__Directive__
The required copy runs from the first line of the material through the line containing "υπήρχε η παραμικρή", exactly as written and without pictures.

__Material provided__
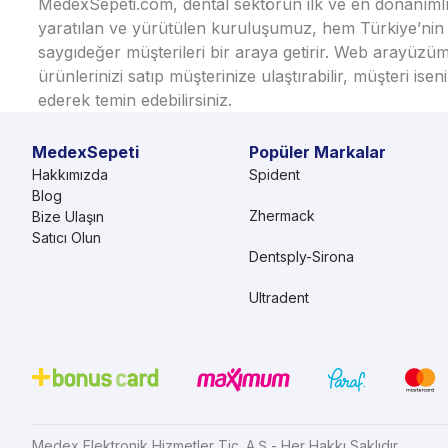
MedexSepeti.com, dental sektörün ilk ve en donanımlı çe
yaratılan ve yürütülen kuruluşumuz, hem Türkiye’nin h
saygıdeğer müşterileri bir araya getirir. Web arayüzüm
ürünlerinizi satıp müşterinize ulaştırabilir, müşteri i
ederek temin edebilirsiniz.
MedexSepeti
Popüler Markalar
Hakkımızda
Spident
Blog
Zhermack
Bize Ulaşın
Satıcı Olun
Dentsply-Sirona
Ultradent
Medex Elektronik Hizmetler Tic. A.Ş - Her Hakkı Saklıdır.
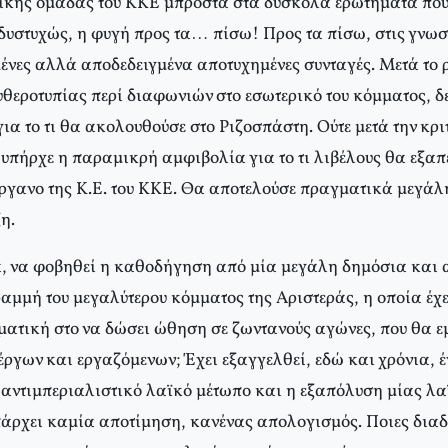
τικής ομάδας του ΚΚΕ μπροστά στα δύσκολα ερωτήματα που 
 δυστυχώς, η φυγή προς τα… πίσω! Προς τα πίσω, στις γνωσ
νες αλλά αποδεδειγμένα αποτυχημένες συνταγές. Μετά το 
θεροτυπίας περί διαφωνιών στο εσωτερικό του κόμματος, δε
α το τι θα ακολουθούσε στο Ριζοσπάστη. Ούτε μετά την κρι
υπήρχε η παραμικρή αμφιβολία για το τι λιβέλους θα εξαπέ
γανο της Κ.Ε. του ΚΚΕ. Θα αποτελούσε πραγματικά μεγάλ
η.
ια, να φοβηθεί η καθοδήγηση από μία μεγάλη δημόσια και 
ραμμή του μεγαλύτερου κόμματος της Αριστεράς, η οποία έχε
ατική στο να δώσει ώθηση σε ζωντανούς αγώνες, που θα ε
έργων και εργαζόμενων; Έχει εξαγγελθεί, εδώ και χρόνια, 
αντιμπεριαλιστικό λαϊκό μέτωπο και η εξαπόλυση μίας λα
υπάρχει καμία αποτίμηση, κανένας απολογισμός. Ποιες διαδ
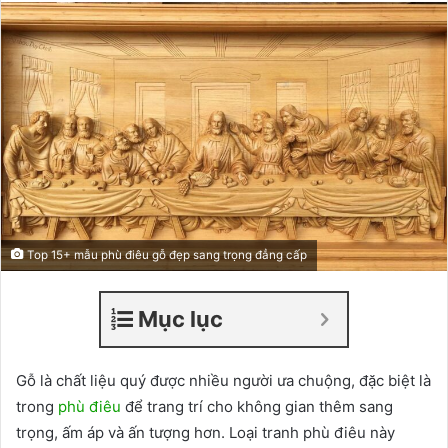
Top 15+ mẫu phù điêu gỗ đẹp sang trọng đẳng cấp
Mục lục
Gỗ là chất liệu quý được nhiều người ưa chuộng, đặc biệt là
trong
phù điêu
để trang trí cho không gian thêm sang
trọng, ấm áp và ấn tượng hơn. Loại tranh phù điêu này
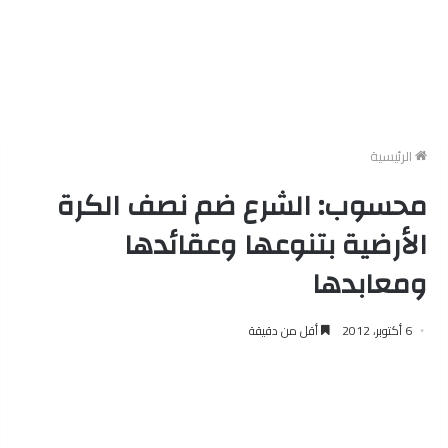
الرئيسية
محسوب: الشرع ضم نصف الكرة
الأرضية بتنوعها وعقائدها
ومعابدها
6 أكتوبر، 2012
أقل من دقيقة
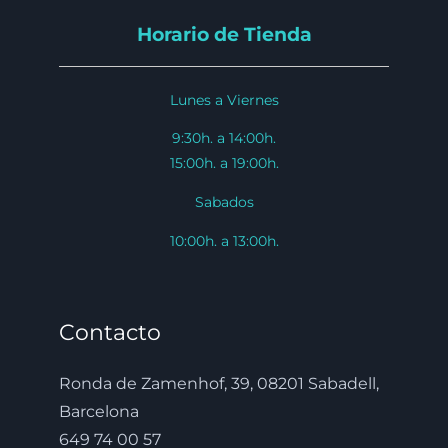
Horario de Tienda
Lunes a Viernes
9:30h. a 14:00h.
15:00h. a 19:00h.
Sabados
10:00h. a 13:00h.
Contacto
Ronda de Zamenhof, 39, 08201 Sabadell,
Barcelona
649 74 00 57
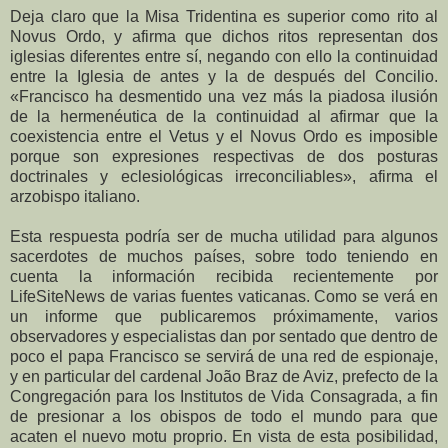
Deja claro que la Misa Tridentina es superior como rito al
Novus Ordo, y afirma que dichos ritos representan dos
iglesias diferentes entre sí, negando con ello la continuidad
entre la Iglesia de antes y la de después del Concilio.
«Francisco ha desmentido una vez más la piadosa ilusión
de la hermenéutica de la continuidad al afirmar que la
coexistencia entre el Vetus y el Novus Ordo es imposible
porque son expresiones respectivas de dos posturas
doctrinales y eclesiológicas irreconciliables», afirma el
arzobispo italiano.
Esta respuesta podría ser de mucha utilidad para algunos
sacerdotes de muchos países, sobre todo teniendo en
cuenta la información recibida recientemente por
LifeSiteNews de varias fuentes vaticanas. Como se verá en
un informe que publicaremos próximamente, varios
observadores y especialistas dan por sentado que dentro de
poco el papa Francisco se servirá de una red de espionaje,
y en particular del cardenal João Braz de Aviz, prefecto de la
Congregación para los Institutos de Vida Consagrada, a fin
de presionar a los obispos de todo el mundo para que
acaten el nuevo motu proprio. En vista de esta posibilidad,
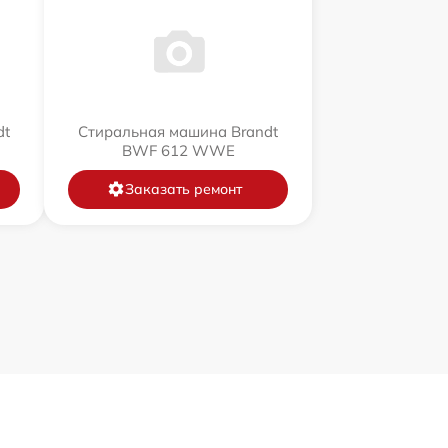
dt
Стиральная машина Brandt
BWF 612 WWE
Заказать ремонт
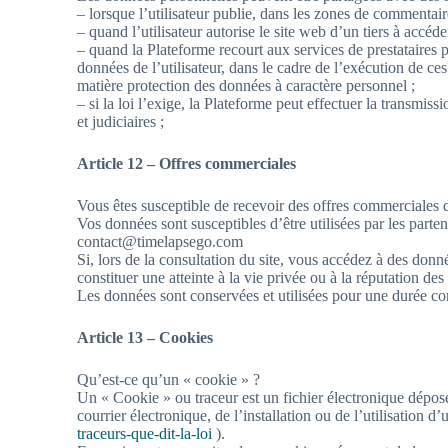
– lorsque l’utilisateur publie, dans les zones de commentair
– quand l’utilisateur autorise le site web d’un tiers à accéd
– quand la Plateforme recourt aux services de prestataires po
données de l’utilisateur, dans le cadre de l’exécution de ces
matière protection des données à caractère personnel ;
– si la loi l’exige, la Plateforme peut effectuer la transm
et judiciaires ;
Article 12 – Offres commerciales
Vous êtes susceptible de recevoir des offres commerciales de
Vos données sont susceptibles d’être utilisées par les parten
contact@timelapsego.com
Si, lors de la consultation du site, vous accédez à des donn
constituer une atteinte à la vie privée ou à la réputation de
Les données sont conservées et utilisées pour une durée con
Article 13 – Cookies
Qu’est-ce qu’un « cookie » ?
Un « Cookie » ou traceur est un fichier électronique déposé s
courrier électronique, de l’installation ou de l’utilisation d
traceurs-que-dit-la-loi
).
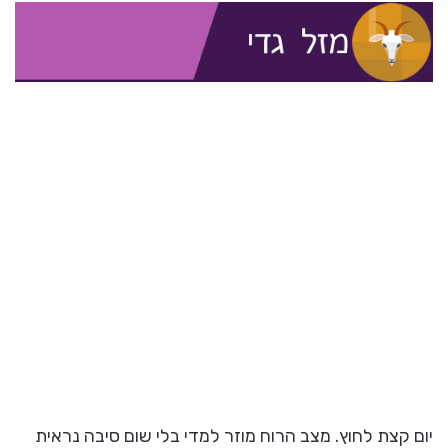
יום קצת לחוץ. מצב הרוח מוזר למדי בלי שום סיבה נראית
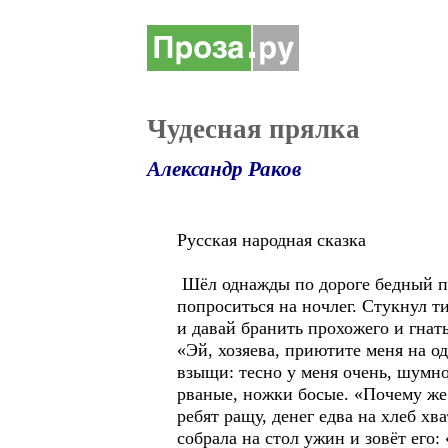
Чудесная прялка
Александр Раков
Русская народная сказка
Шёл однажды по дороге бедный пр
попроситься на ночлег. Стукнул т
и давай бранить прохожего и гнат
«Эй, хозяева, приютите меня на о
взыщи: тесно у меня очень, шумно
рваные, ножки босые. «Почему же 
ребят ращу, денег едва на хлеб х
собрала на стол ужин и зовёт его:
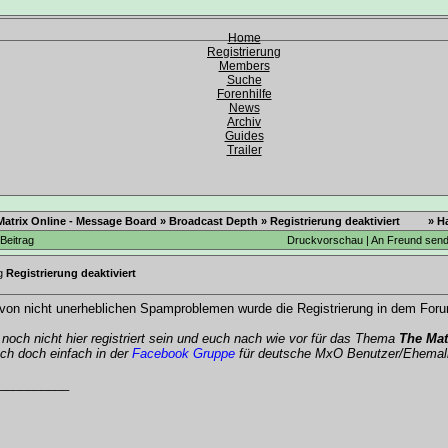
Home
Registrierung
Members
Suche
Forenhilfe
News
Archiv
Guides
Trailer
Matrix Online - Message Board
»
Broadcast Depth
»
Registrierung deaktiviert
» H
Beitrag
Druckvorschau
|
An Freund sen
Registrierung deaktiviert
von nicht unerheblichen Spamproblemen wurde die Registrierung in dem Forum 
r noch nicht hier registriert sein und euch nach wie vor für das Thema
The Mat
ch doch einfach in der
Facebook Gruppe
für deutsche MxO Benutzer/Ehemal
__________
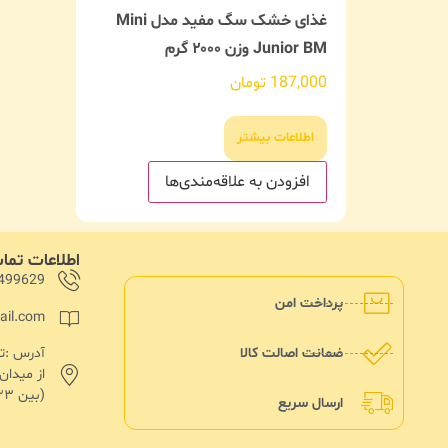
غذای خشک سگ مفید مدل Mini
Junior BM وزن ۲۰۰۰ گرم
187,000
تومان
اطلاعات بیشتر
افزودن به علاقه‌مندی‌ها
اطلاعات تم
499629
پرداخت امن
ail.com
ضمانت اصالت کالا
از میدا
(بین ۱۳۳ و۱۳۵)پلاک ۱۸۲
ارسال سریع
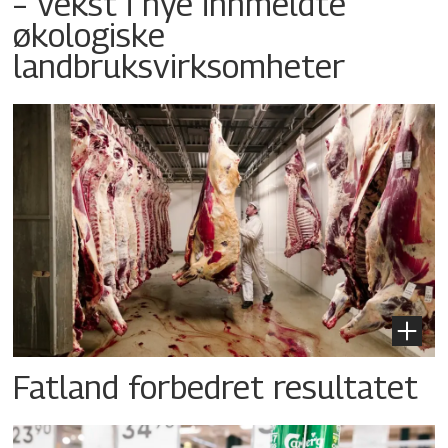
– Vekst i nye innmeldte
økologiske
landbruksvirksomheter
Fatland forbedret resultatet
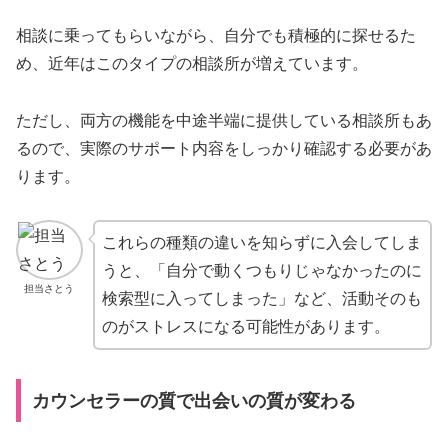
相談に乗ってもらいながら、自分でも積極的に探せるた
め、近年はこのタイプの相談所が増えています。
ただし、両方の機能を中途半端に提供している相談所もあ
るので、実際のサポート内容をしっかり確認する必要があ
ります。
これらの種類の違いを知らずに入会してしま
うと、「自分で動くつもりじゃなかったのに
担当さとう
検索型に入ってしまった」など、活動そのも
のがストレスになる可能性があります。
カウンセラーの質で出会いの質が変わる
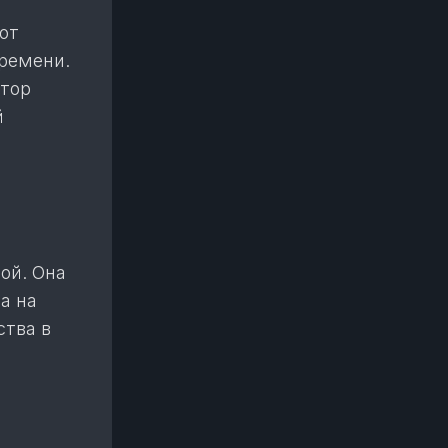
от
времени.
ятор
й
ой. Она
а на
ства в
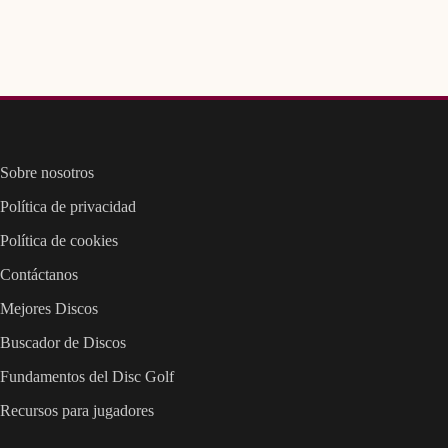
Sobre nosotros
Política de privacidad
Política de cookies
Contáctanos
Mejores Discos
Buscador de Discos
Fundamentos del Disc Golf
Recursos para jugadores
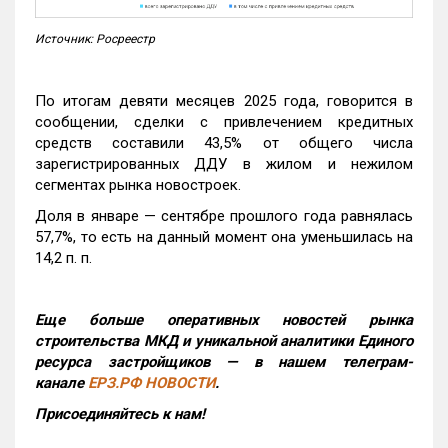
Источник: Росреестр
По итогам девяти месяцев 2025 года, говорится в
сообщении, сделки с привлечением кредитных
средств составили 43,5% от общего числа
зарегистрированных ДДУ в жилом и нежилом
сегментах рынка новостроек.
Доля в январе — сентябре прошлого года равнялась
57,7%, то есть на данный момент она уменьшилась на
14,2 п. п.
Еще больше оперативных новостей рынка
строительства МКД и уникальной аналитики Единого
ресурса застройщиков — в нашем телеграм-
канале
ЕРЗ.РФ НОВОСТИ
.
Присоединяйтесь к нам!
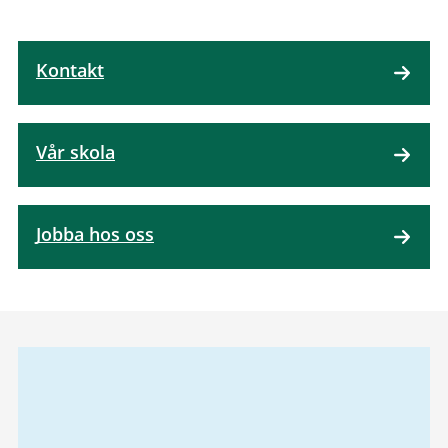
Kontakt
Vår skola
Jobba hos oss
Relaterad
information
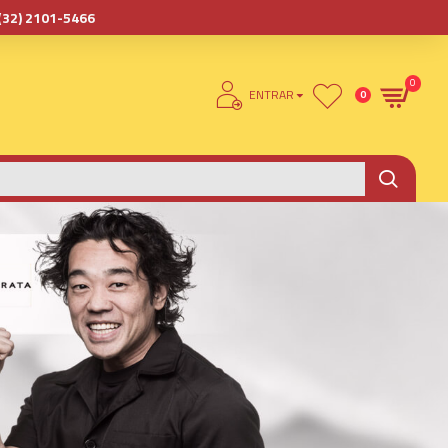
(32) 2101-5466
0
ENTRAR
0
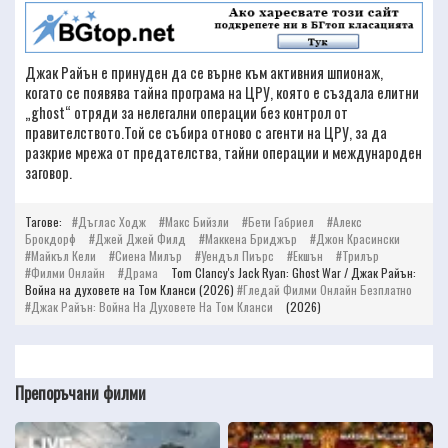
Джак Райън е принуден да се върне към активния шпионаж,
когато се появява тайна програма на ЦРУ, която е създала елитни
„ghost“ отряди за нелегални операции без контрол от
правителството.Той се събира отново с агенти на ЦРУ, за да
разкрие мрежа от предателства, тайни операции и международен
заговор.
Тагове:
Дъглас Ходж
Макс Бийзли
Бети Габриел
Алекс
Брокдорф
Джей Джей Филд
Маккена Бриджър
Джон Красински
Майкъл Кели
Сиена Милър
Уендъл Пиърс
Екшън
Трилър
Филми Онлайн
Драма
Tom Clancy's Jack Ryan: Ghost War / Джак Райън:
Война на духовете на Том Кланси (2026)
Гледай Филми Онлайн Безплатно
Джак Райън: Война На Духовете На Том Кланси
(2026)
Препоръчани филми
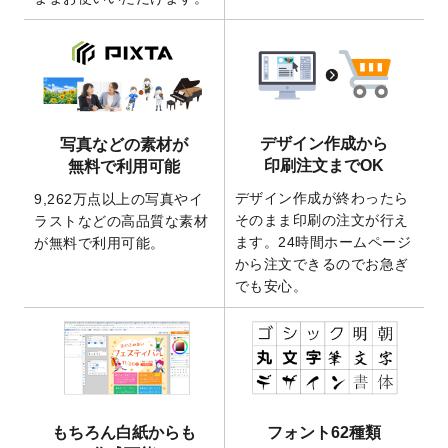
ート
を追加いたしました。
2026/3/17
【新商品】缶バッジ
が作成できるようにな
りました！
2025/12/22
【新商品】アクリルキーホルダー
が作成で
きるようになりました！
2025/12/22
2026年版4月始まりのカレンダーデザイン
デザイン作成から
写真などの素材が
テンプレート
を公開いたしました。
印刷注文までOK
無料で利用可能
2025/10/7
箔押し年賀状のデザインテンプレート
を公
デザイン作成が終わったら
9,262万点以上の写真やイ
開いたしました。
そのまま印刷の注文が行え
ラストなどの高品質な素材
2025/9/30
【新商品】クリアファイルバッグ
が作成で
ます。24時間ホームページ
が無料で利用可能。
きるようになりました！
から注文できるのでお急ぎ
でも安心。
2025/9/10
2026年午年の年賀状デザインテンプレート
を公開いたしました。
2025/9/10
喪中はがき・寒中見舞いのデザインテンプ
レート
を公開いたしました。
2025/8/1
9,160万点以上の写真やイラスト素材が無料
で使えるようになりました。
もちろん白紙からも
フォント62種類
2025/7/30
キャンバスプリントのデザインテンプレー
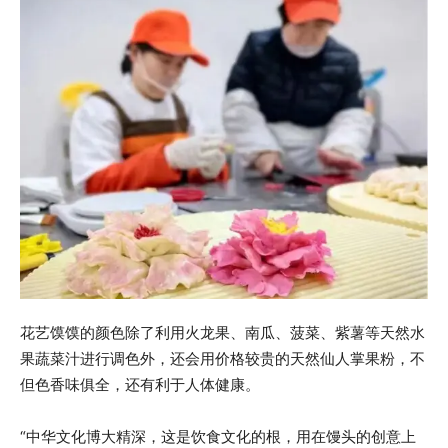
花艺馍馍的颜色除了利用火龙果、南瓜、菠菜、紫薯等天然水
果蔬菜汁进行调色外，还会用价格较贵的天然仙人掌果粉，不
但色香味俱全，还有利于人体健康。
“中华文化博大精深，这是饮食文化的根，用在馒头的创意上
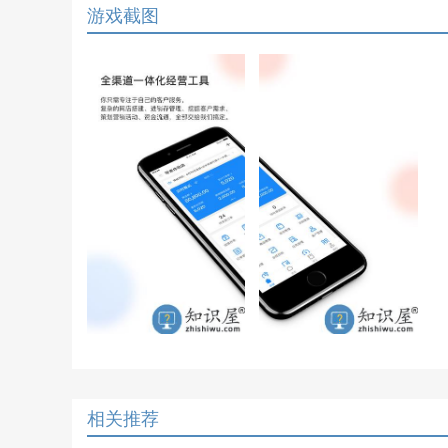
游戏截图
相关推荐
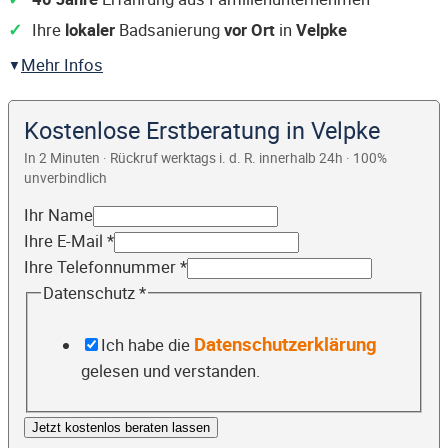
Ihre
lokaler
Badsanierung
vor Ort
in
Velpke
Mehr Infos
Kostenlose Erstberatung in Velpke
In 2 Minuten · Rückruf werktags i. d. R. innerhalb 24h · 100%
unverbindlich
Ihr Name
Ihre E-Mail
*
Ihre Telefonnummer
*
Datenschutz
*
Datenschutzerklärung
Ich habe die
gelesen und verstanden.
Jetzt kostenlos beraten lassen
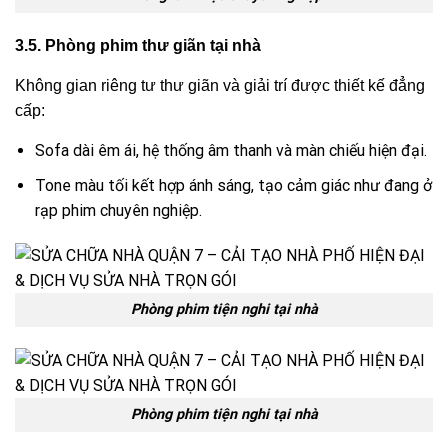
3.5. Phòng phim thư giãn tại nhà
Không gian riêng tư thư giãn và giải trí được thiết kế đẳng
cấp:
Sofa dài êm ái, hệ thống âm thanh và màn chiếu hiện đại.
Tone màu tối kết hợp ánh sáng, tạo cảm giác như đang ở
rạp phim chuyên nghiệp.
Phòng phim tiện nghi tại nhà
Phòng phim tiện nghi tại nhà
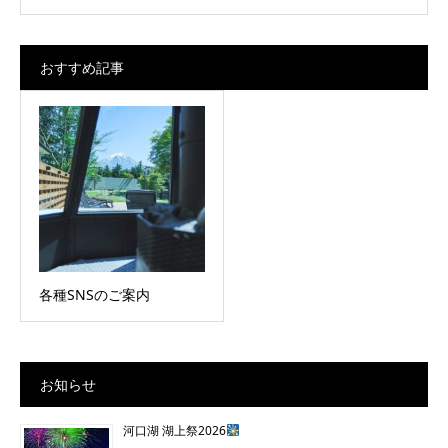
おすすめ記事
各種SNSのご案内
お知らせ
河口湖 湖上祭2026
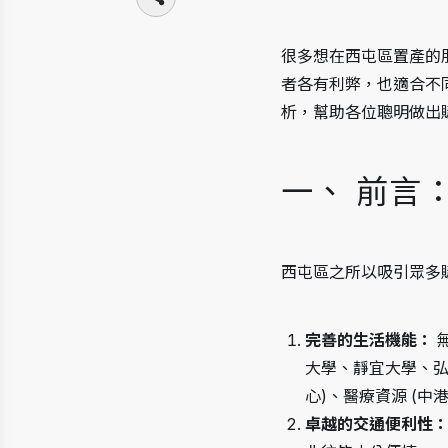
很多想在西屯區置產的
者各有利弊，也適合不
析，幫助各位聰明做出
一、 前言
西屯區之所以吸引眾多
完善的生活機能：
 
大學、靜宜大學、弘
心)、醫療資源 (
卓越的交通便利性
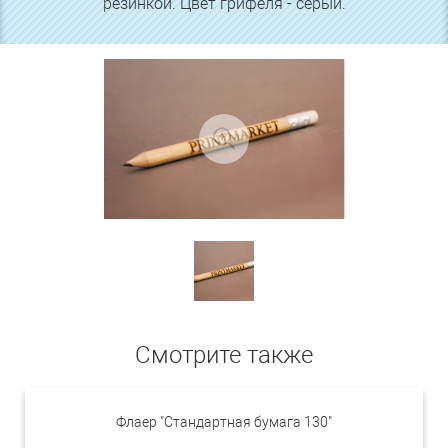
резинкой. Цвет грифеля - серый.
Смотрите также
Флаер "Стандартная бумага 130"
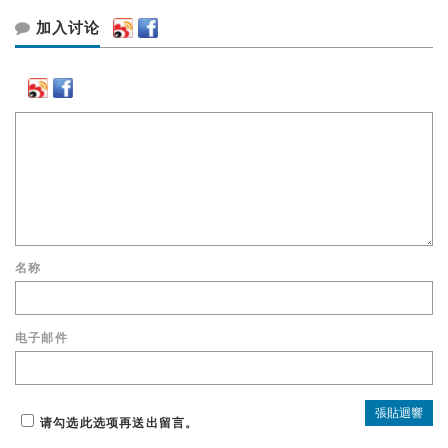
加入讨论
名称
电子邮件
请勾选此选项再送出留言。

__Result of this exercise__
MedexSepeti.com, dental sektörün ilk ve en donanımlı çe
yaratılan ve yürütülen kuruluşumuz, hem Türkiye’nin h
saygıdeğer müşterileri bir araya getirir. Web arayüzüm
ürünlerinizi satıp müşterinize ulaştırabilir, müşteri i
ederek temin edebilirsiniz.
MedexSepeti
Popüler Markalar
Hakkımızda
Spident
Blog
Zhermack
Bize Ulaşın
Satıcı Olun
Dentsply-Sirona
Ultradent
Medex Elektronik Hizmetler Tic. A.Ş - Her Hakkı Saklıdır.
τικής ομάδας του ΚΚΕ μπροστά στα δύσκολα ερωτήματα που 
 δυστυχώς, η φυγή προς τα… πίσω! Προς τα πίσω, στις γνωσ
νες αλλά αποδεδειγμένα αποτυχημένες συνταγές. Μετά το 
θεροτυπίας περί διαφωνιών στο εσωτερικό του κόμματος, δε
α το τι θα ακολουθούσε στο Ριζοσπάστη. Ούτε μετά την κρι
υπήρχε η παραμικρή αμφιβολία για το τι λιβέλους θα εξαπέ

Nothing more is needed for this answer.